BIG BANG THEORY: MORE FRIENDS THAN SEINFELD

Friends and Seinfeld were the most successful comedies on television because they appealed to wide audiences. That may seem tautological: The fact that Big Bang Theory has now surpassed them indicates a cultural shift in America. The widespread acceptance of Big Bang Theory derives not just from the writing and acting, but from a general interest and appreciation for science.

To some extent, this is a measure of pretense. More people claim to watch PBS and listen to NPR than actually do because it is expected as a sign of culture, learning, and social standing—at least among some people. The ratings for BBT are more reliable than that. It remains that very few of the millions who enjoy the humor freeze the frames to read the white boards. True fans know that the erasable boards contain physics equations that underscore passing elements of the dialog. Sometimes they frame the running narrative. The show is funny and the characters are compelling without it.


(For four seasons, the show was supported by a scientific website, Big Blog Theory written by their science advisor, UCLA’s David Saltzberg.  The final post, which footnoted “The Raiders Minimization” (Season Seven, in fact), was November 10, 2013, here. David Salzberg interviewed by NPR here.)

It raises a deeper question about the nature of comedy in particular, and fiction and literature more generally. Friends was inclusive. It had a large cast of ordinary people from several overlapping urban micro-cultures. Seinfeld was point-of-view, observational humor, with Jerry Seinfeld as our lens, even as we glanced aside to share with George, Elaine, and Kramer.

We can identify with the characters because we know them, perhaps all too well. When I first brought BBT home from the library in 2009, Laurel could not watch even the first episode. It was too embarrassing because it was too much like the people she worked with at the University of Michigan. Personally, I just thought that it was because she has so much in common with Sheldon. The fact is that even those millions who do not see themselves in the characters – as with Friends and Seinfeld – know people like them, again, as with Friends and Seinfeld. The difference between then and now can be attributed to a sociological “tech effect.”   

BBT is just one of many high-tech shows, such as the CSI franchise, N3MBERS, and Bones. Even NCIS is as much about Abbey, Duckie, and their labs, as it is about the marriages and marksmanship of Leroy Jethro Gibbs; and McGee graduated from MIT. The “tech effect” was the label given to the so-called “CSI Effect” in complaints from prosecutors that jurors were expecting sometimes ridiculous physical evidence, such as fingerprints lifted from grass. (See “The CSI Effect” earlier on this blog here  and “Junk Criminology as Pseudo-science” here.) Researchers Barak, Kim, and Shelton found that less educated jurors wanted "scientific" evidence. Educated people just trusted the prosecutor, worrisome as that is.
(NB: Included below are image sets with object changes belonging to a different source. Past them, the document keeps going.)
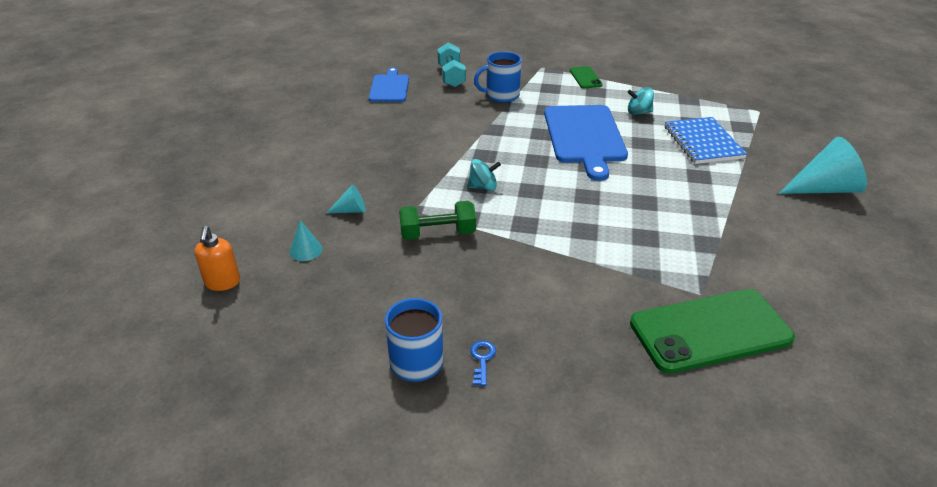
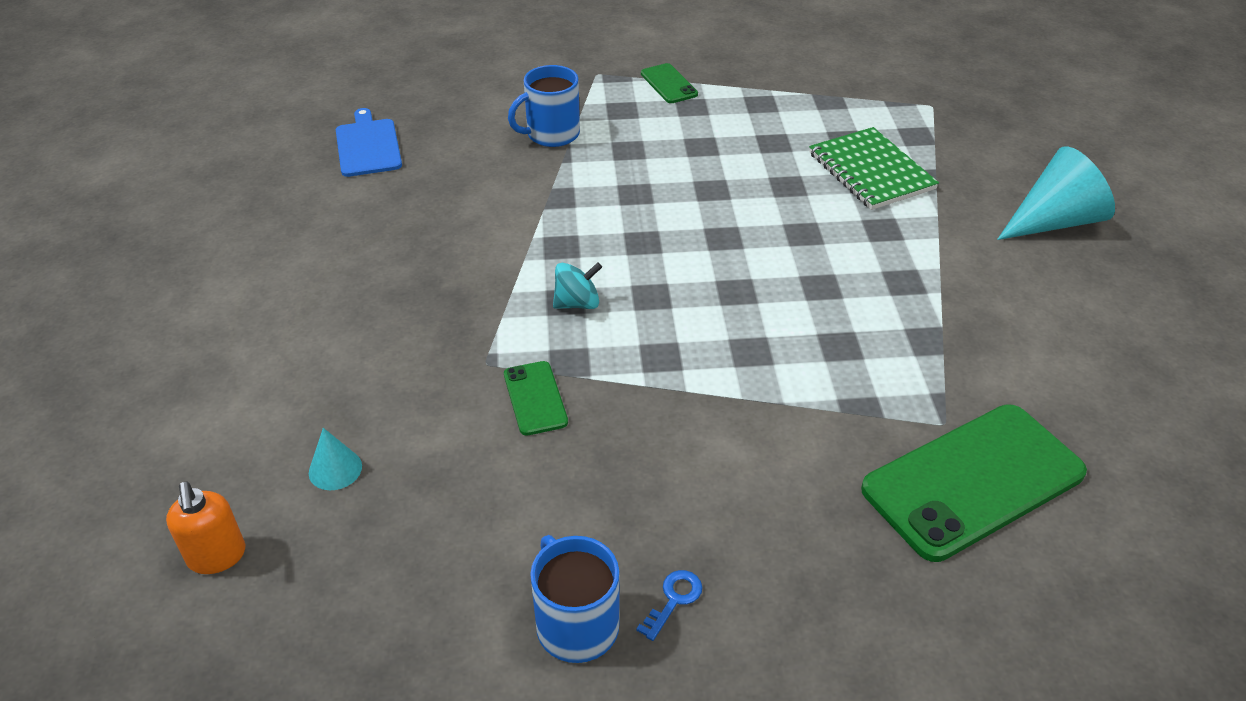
camera: 15 degrees left, 5 degrees up
turquoise cone [327,185,366,213] -> none
green dumbbell [399,201,476,240] -> green phone [504,361,568,435]
turquoise dumbbell [437,43,466,87] -> none
blue key [470,340,496,386] -> blue key turned 45 degrees clockwise [636,570,703,641]
blue cutting board [544,105,628,181] -> none
turquoise spinning top [627,87,654,115] -> none
blue notebook [665,117,747,164] -> green notebook [809,127,939,210]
That nonetheless may reflect the wider “Flynn Effect” which posits that the general IQ is rising and that we are measurably smarter than we were 100 years ago. That being as it may, it is apparent to me that too many people still believe a lot of really stupid claims. It may be a slippery slope from speculation to mythology, from Star Trek to Star Wars, from Batman to Thor, from putting climate science and creation science in the same category.

A recent Pew Research poll on basic science may be disappointing because only 78% of 3278 randomly chosen Americans got 9 out of 12 right. You can take their quiz hereAnd read the analysis here.  However, as Wired writer Rhett Alain pointed out about a different quiz (here), these instant investigations ask not about scientific thinking but about the memorization of isolated facts. Alain was responding to a now-classic pop quiz given by Prof. Jon Miller of Michigan State University back in 2008 (see here and here ). One extension that Miller reported then was the fact that Americans tend to score slightly higher than Japanese or Europeans.